- _Consigna_
Enumera todas las cadenas de texto que forman la lista my_texts en el texto de la página.

- _Texto de la página_
● ● ● ● ● ● ●
# Importamos modelo para el español

In [None]:
!python -m spacy download es_core_news_sm

# Tokenizamos y lematizamos texto

In [None]:
import spacy

my_texts = ['Esta es mi primera oración', 'Vamos a partir estas cadenas de texto en tokens', 'Y vamos a lematizar esos tokens']
nlp = spacy.load('es_core_news_sm')

for text in my_texts:
  doc = nlp(text)
  for token in doc:
    if not token.is_stop:
      print(token.lemma_, token.pos_)

# Importamos dataset

In [None]:
!pip install datasets

In [None]:
from datasets import load_dataset

dataset = load_dataset("amazon_reviews_multi", "es", split="test")
dataset = dataset.filter(lambda example: example['stars'] in [1, 5])
dataset = dataset.shuffle()
texts = dataset['review_body']
stars = dataset['stars']
print(len(stars))

# Tokenizamos y lematizamos texto

In [None]:
tokenized_texts = []
counter = 0
for text in texts:
  counter += 1
  print('\rtokenized texts: {}'.format(str(counter)), end='')
  tokenized_text = nlp(text)
  tokenized_text = [token.lemma_ for token in tokenized_text]
  tokenized_texts.append(tokenized_text)

In [None]:
print(texts[0])
print(tokenized_texts[0])

# Creamos Bag of Words (BoW)

In [16]:
import numpy as np
from tensorflow.keras.preprocessing import text

tokenizer = text.Tokenizer(num_words=10000)
● ● ● ● ● ● ●
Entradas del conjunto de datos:
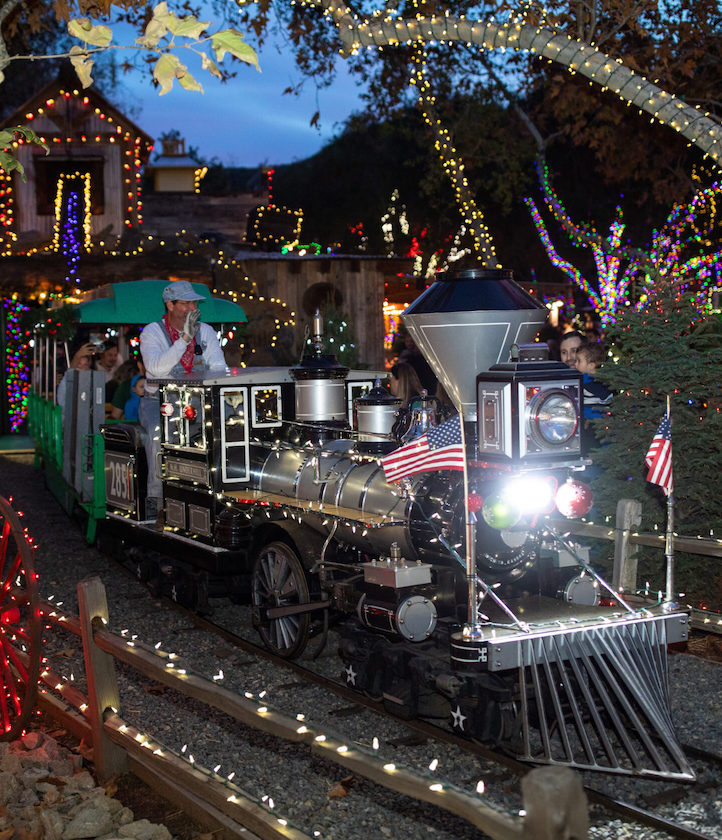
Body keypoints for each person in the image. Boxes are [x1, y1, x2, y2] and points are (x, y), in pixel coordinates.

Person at [139, 280, 226, 518]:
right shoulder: (152, 332)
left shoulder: (206, 331)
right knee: (158, 434)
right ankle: (155, 499)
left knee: (228, 427)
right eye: (186, 303)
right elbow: (156, 369)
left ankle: (220, 492)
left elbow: (219, 367)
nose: (192, 308)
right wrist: (185, 339)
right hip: (158, 401)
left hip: (197, 401)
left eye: (194, 302)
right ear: (170, 305)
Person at [575, 342, 612, 450]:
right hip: (604, 422)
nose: (575, 364)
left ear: (591, 365)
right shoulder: (604, 381)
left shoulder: (583, 382)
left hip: (592, 421)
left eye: (579, 361)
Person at [389, 362, 425, 440]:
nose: (390, 383)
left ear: (399, 381)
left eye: (391, 379)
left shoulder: (416, 405)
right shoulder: (418, 401)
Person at [56, 342, 94, 409]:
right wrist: (77, 356)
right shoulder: (66, 381)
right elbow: (71, 372)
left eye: (85, 365)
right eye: (79, 364)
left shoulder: (93, 382)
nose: (82, 368)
● ● ● ● ● ● ●
- _Respuesta_
- Esta es mi primera oración
- Vamos a partir estas cadenas de texto en tokens
- Y vamos a lematizar esos tokens